Baltimore Mayor Catherine Pugh has decided to veto legislation to raise the city’s minimum wage to $15 an hour by the year 2020.
Mayor Pugh decided not to accelerate the cities minimum wage increase after talking to small business owners. She admitted that decision to veto the legislation was a difficult one.
“The economic impact that I think this has on the city making us the ‘hole in the donut.’ It is not appropriate at this time that I will sign this bill,” the Mayor said in a statement.
The state of Maryland’s minimum wage is set to increase to $10.10 an hour by the year 2018. If passed, Baltimore’s legislation would have paid minimum wage workers in the city almost 50% more than those in the rest of the state.
In mid-March, the Baltimore City Council voted 11-3 in favor of increasing the minimum wage to $15. The Mayor’s veto came as a shock to many on the Council. “We object that this bill which gave us such an opportunity to make a real difference has been put on the shelf through a veto,” Councilwoman Mary Pat Clarke said, denouncing the Mayor’s action.
At this point, it is unclear whether there will be an attempt to override the veto. Mayoral vetoes are traditionally difficult to overturn. Councilman Edward Reisinger voted for the minimum wage hike but announced that he would not support a veto override. “The Mayor has some very persuasive arguments,” he said, “Baltimore City does not have a money tree.”

(Dataset entries)
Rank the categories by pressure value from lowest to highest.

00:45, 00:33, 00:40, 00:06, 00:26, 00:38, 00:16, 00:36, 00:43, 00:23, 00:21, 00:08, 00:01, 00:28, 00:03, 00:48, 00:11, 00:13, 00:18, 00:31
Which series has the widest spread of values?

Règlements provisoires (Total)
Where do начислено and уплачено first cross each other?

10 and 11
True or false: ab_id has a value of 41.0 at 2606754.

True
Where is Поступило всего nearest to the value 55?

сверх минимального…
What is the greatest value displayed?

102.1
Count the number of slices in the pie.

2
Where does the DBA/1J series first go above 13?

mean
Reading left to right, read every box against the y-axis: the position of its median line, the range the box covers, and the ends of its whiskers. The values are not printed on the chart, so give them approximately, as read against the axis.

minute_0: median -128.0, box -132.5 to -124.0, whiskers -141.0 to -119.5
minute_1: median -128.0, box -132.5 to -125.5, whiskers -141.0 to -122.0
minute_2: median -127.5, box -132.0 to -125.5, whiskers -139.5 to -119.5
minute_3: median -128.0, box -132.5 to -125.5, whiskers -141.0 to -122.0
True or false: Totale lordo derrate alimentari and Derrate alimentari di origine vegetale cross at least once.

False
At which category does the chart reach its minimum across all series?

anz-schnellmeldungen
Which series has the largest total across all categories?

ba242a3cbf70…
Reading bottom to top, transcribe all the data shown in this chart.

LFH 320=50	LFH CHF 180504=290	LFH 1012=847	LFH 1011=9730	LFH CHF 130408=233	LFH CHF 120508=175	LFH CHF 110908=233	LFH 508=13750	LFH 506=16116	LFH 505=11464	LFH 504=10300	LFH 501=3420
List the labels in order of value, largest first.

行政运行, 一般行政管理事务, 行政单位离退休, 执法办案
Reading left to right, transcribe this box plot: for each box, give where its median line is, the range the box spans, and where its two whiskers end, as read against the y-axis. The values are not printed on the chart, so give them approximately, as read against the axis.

● **Directions for this task**:
Reproduce verbatim the passage of the Baltimore minimum wage article starting at "The state of" and ending after "of the state.".

● **Answer space**:
The state of Maryland’s minimum wage is set to increase to $10.10 an hour by the year 2018. If passed, Baltimore’s legislation would have paid minimum wage workers in the city almost 50% more than those in the rest of the state.